Mark Littlewood is Director General of the Institute of Economic Affairs.
The Comprehensive Spending Review deserves a cheer and a half, but not much more than that. The Coalition has developed a welcome single mindedness in getting the public finances under control, but they could have been both more radical and more methodical. They seem to have tackled deficit reduction in a tactical, rather than a strategic fashion. The blue skies thinking, which was promised at the time of the emergency budget, has either not really taken place or has not been overly imaginative.
To consider the upsides first, the review does underscore the determination of George Osborne – and the Government more widely – to depart from the reckless spending largesse of recent years. If we were hurtling towards a Greek-style meltdown, this has most probably been averted.
Both the Conservatives and the Lib Dems have shown some courage in departing from their wildly optimistic manifesto pledges to face up to economic reality. This may raise issues about how – just six months ago – a wide-ranging discussion about public spending was essentially ducked in the General Election campaign, but at least we have a government that seems to be dealing with the world we actually live in, rather than the world as they would like it to be.
But it’s on the question of necessity that the Coalition has been rather disappointing. In this instance, it has not proven to be the mother of very much invention.
A truly radical approach to public spending would have seen much more restructuring. Whole departments – and vast swathes of programmes – should have been abolished entirely rather than being trimmed back by 20% to 25%. For example, DCMS could have been collapsed into the Home Office and BIS could have been folded into Education and Treasury. The Coalition seems to have accepted the basic parameters they inherited from the previous administration and sought to make savings within them rather than fundamentally recasting the way the public sector works.
The impression given is that the Coalition would rather not be making any cuts at all. These are, we are basically being told, difficult and unpleasant decisions for troubled times. One is left with the nagging impression that if the public finances were in a healthy state the Government wouldn’t see fit to cut back anything much at all. This is a difficult political balance to strike, of course. Even those of us ideologically committed to a much smaller state are conscious that many tens of thousands of our fellow countrymen are going to lose their livelihoods in the weeks and months to come. On a very human level, it seems inappropriate to punch the air with glee at such a prospect.

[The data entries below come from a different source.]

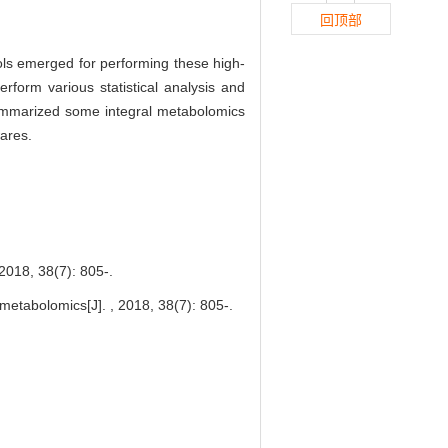
回顶部
ols emerged for performing these high-
form various statistical analysis and
summarized some integral metabolomics
wares.
8(7): 805-.
metabolomics[J]. , 2018, 38(7): 805-.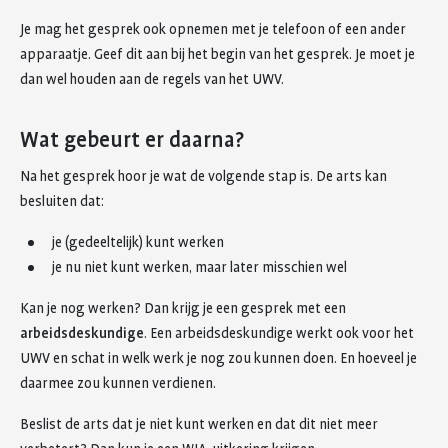
Je mag het gesprek ook opnemen met je telefoon of een ander
apparaatje. Geef dit aan bij het begin van het gesprek. Je moet je
dan wel houden aan de regels van het UWV.
Wat gebeurt er daarna?
Na het gesprek hoor je wat de volgende stap is. De arts kan
besluiten dat:
je (gedeeltelijk) kunt werken
je nu niet kunt werken, maar later misschien wel
Kan je nog werken? Dan krijg je een gesprek met een
arbeidsdeskundige
. Een arbeidsdeskundige werkt ook voor het
UWV en schat in welk werk je nog zou kunnen doen. En hoeveel je
daarmee zou kunnen verdienen.
Beslist de arts dat je niet kunt werken en dat dit niet meer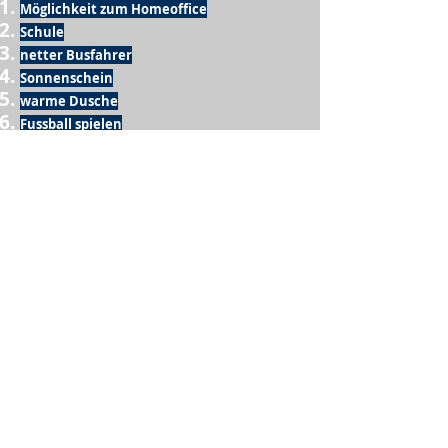
Möglichkeit zum Homeoffice
Schule
netter Busfahrer
Sonnenschein
warme Dusche
Fussball spielen
kein Krieg
Möglichkeit etwas mit der Familie zu
machen
Urlaub
einen Garten haben
eigene Früchte ernten
ein Hobby zu haben, das mich erfüllt
nette Menschen, die dieses Hobby mit mir
teilen
wenn andere lesen, was ich schreibe
Möglichkeit Koffer zu packen
Waschmaschine
Spülmaschine
USA Reise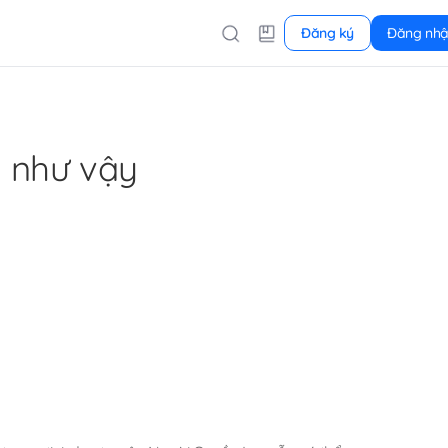
Đăng ký
Đăng nh
 như vậy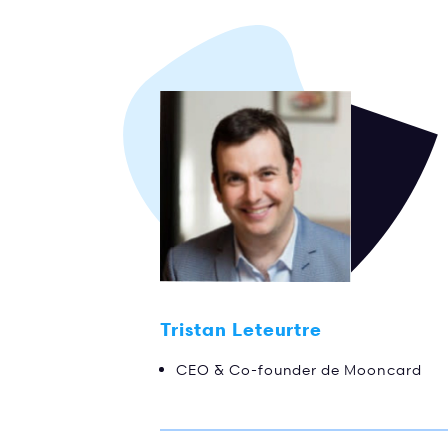
Tristan Leteurtre
CEO & Co-founder de Mooncard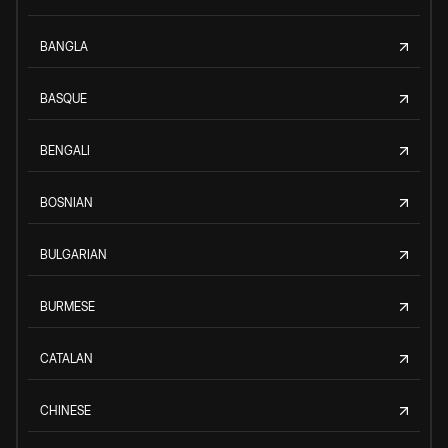
BANGLA
BASQUE
BENGALI
BOSNIAN
BULGARIAN
BURMESE
CATALAN
CHINESE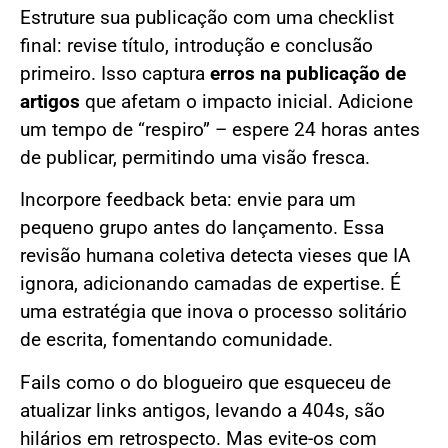
Estruture sua publicação com uma checklist
final: revise título, introdução e conclusão
primeiro. Isso captura
erros na publicação de
artigos
que afetam o impacto inicial. Adicione
um tempo de “respiro” – espere 24 horas antes
de publicar, permitindo uma visão fresca.
Incorpore feedback beta: envie para um
pequeno grupo antes do lançamento. Essa
revisão humana coletiva detecta vieses que IA
ignora, adicionando camadas de expertise. É
uma estratégia que inova o processo solitário
de escrita, fomentando comunidade.
Fails como o do blogueiro que esqueceu de
atualizar links antigos, levando a 404s, são
hilários em retrospecto. Mas evite-os com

Nevertheless, a more optimistic and forward-looking narrative should be possible. Conservatives and true liberals surely want to roll back the state from the obscene and pre-eminent position it has assumed in our society. The real challenge is to make sure that the private sector can move in and fill the gap. This is absolutely not a call for targeted subsidies or some daft new industrial policy. Far from it.

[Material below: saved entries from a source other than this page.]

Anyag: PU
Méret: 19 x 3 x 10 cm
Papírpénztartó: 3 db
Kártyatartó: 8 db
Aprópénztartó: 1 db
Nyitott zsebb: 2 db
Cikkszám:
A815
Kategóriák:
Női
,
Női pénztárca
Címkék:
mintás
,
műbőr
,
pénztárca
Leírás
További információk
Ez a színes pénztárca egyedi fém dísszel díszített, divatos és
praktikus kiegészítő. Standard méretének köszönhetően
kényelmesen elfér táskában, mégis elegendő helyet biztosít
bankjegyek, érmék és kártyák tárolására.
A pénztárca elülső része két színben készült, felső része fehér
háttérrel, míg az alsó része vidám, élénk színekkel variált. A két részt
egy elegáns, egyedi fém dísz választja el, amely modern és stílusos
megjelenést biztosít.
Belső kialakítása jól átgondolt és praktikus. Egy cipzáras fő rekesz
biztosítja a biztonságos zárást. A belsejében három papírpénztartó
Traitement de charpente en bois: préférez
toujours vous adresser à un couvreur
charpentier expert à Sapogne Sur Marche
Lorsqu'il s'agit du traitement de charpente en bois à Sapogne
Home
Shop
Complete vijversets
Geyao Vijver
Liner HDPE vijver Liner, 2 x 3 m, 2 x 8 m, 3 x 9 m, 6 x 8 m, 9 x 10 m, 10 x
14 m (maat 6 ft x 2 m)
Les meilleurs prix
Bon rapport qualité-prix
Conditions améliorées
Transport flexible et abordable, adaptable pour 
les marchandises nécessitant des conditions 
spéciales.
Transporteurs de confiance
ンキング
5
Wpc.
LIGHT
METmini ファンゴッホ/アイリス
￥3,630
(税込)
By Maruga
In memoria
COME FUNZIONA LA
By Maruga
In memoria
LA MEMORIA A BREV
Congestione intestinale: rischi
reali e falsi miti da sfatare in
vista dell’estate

What’s needed is a serious and comprehensive supply-side strategy to remove the dead hand of the state from private enterprise. In virtually every area of life, the private sector is a more efficient provider of goods and services than the state. But the true potential of British businesses will not be unleashed without a full scale assault on red tape, regulation, the tax code and restrictive employment laws. If up to half a million public sector workers are about to lose their jobs – and perhaps as many private sector workers who are dependent on public sector projects – we need to make it as easy as possible for companies and businesses to re-employ them. This, combined with a firm commitment to cut taxes rather than increase spending as economic circumstances improve, is the best way to insure against a double-dip recession and to build on the still fragile recovery.

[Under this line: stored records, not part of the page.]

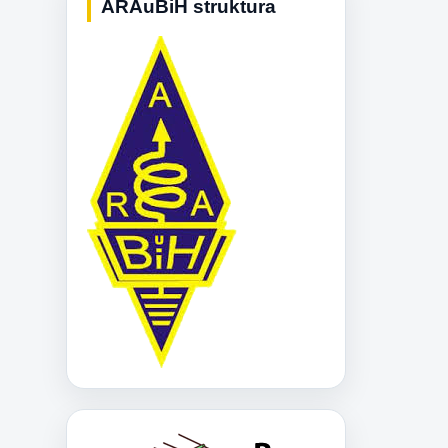
ARAuBiH struktura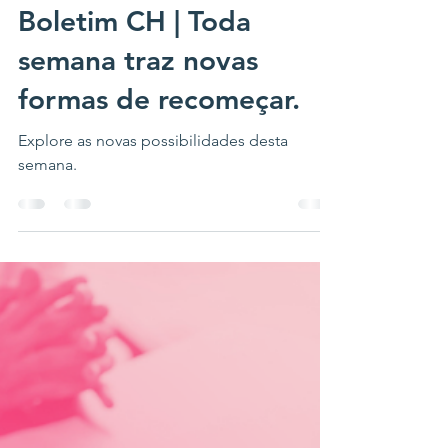
29 de out. de 2025
3 min de leitura
Boletim CH | Toda
semana traz novas
formas de recomeçar.
Explore as novas possibilidades desta
semana.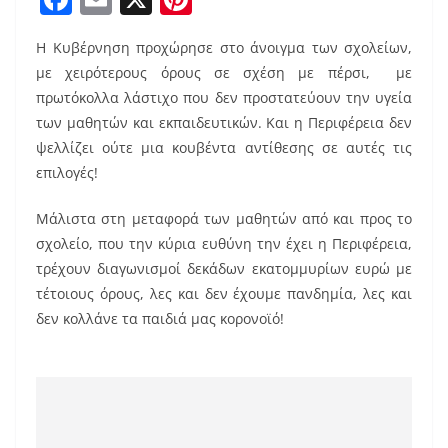
a
m
nt
Η Κυβέρνηση προχώρησε στο άνοιγμα των σχολείων,
c
ai
er
με χειρότερους όρους σε σχέση με πέρσι, με
e
l
e
πρωτόκολλα λάστιχο που δεν προστατεύουν την υγεία
b
st
των μαθητών και εκπαιδευτικών. Και η Περιφέρεια δεν
o
ψελλίζει ούτε μια κουβέντα αντίθεσης σε αυτές τις
επιλογές!
o
k
Μάλιστα στη μεταφορά των μαθητών από και προς το
σχολείο, που την κύρια ευθύνη την έχει η Περιφέρεια,
τρέχουν διαγωνισμοί δεκάδων εκατομμυρίων ευρώ με
τέτοιους όρους, λες και δεν έχουμε πανδημία, λες και
δεν κολλάνε τα παιδιά μας κορονοϊό!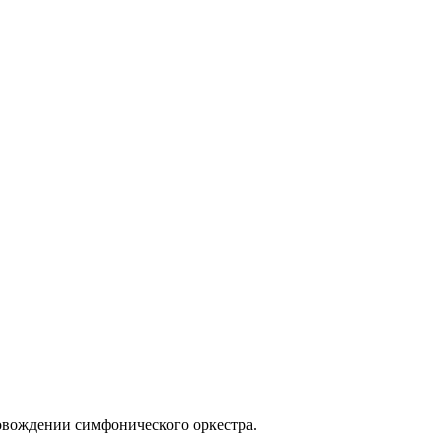
овождении симфонического оркестра.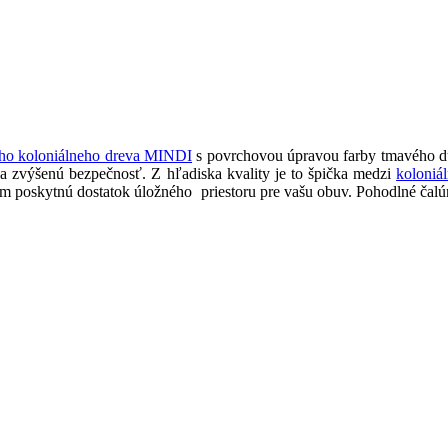
ho koloniálneho dreva MINDI
s povrchovou úpravou farby tmavého du
na zvýšenú bezpečnosť. Z hľadiska kvality je to špička medzi
koloniá
oskytnú dostatok úložného priestoru pre vašu obuv. Pohodlné čalúneni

The Coalition has really only addressed one side of the equation so far – public spending. It needs to swiftly turn its attention to liberating the private sector. The fact that British tax legislation stretches to 8,000 pages – several times the length of War and Peace – costing businesses up to £20 billion a year just in compliance costs is madness. The recent equalities legislation will deter employers from expanding their payrolls, as would an extension of maternity leave. The national minimum wage should not be considered sacrosanct either.
If the Government believes they have set Britain on the road to recovery merely by displaying some modest fiscal rectitude, they are likely to come unstuck. The next task is to ensure that Britain is an attractive and dynamic environment for business. If they can start to get that right, then there really will be grounds for optimism about our country’s future. But at the moment, that’s a very big “if”.